##### THE INPUT #####
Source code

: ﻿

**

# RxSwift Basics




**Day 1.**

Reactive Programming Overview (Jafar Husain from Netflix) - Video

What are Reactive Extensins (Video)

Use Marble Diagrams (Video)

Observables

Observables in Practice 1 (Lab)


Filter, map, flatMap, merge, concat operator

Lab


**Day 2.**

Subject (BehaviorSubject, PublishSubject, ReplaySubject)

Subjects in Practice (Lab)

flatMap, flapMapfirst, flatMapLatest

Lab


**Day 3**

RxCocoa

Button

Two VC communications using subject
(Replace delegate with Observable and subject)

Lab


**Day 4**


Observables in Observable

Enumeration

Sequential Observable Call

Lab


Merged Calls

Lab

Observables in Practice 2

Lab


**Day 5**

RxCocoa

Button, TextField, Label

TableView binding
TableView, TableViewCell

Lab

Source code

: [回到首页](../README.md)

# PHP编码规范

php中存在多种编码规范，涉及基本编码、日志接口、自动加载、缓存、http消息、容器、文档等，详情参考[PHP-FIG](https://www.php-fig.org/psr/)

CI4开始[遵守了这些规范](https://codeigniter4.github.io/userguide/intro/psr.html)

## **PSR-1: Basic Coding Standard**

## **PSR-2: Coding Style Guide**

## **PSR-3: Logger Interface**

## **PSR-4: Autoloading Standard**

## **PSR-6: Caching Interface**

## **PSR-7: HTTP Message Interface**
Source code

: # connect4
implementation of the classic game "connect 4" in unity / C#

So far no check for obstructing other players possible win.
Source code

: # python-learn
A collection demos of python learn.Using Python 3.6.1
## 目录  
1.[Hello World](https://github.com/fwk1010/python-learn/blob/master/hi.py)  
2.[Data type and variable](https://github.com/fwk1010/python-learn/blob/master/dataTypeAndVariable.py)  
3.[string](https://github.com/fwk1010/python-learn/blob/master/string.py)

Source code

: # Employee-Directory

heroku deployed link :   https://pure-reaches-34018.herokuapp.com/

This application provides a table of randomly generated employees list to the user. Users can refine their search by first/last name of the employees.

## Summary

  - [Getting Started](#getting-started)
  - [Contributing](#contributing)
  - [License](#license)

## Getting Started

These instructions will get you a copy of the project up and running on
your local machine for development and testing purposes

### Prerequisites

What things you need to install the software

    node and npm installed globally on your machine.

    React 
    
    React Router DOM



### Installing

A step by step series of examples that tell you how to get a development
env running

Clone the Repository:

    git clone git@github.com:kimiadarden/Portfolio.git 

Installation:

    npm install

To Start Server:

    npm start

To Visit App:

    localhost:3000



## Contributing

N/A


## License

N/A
#####
• [BRIEF]
Please copy out each of the lines above exactly, keeping every character, space, and line break unchanged.

• [EXERCISE RESULT]
Source code

: ﻿

**

# RxSwift Basics




**Day 1.**

Reactive Programming Overview (Jafar Husain from Netflix) - Video

What are Reactive Extensins (Video)

Use Marble Diagrams (Video)

Observables

Observables in Practice 1 (Lab)


Filter, map, flatMap, merge, concat operator

Lab


**Day 2.**

Subject (BehaviorSubject, PublishSubject, ReplaySubject)

Subjects in Practice (Lab)

flatMap, flapMapfirst, flatMapLatest

Lab


**Day 3**

RxCocoa

Button

Two VC communications using subject
(Replace delegate with Observable and subject)

Lab


**Day 4**


Observables in Observable

Enumeration

Sequential Observable Call

Lab


Merged Calls

Lab

Observables in Practice 2

Lab


**Day 5**

RxCocoa

Button, TextField, Label

TableView binding
TableView, TableViewCell

Lab

Source code

: [回到首页](../README.md)

# PHP编码规范

php中存在多种编码规范，涉及基本编码、日志接口、自动加载、缓存、http消息、容器、文档等，详情参考[PHP-FIG](https://www.php-fig.org/psr/)

CI4开始[遵守了这些规范](https://codeigniter4.github.io/userguide/intro/psr.html)

## **PSR-1: Basic Coding Standard**

## **PSR-2: Coding Style Guide**

## **PSR-3: Logger Interface**

## **PSR-4: Autoloading Standard**

## **PSR-6: Caching Interface**

## **PSR-7: HTTP Message Interface**
Source code

: # connect4
implementation of the classic game "connect 4" in unity / C#

So far no check for obstructing other players possible win.
Source code

: # python-learn
A collection demos of python learn.Using Python 3.6.1
## 目录  
1.[Hello World](https://github.com/fwk1010/python-learn/blob/master/hi.py)  
2.[Data type and variable](https://github.com/fwk1010/python-learn/blob/master/dataTypeAndVariable.py)  
3.[string](https://github.com/fwk1010/python-learn/blob/master/string.py)

Source code

: # Employee-Directory

heroku deployed link :   https://pure-reaches-34018.herokuapp.com/

This application provides a table of randomly generated employees list to the user. Users can refine their search by first/last name of the employees.

## Summary

  - [Getting Started](#getting-started)
  - [Contributing](#contributing)
  - [License](#license)

## Getting Started

These instructions will get you a copy of the project up and running on
your local machine for development and testing purposes

### Prerequisites

What things you need to install the software

    node and npm installed globally on your machine.

    React 
    
    React Router DOM



### Installing

A step by step series of examples that tell you how to get a development
env running

Clone the Repository:

    git clone git@github.com:kimiadarden/Portfolio.git 

Installation:

    npm install

To Start Server:

    npm start

To Visit App:

    localhost:3000



## Contributing

N/A


## License

N/A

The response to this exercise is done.